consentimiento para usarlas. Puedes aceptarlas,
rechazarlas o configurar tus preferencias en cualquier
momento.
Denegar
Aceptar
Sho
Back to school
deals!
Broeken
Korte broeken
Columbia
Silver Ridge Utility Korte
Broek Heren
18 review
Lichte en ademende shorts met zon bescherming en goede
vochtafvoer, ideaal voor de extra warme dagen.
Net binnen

——————

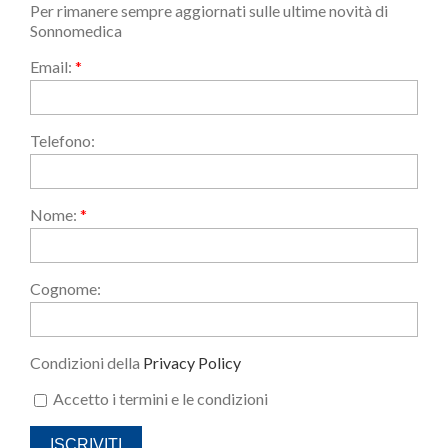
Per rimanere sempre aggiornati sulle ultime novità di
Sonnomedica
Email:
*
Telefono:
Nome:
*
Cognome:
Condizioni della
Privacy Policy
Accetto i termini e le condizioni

——————

**WHAT YOU NEED TO DO**
Put the entries' lines from the one containing "Per rimanere sempre" through the one containing "Accetto i termini e le condizioni" into a JSON list of strings, one string per line, with blank lines left out.

**ANSWER FOR THE TASK**
[
  "Per rimanere sempre aggiornati sulle ultime novità di",
  "Sonnomedica",
  "Email:",
  "*",
  "Telefono:",
  "Nome:",
  "*",
  "Cognome:",
  "Condizioni della",
  "Privacy Policy",
  "Accetto i termini e le condizioni"
]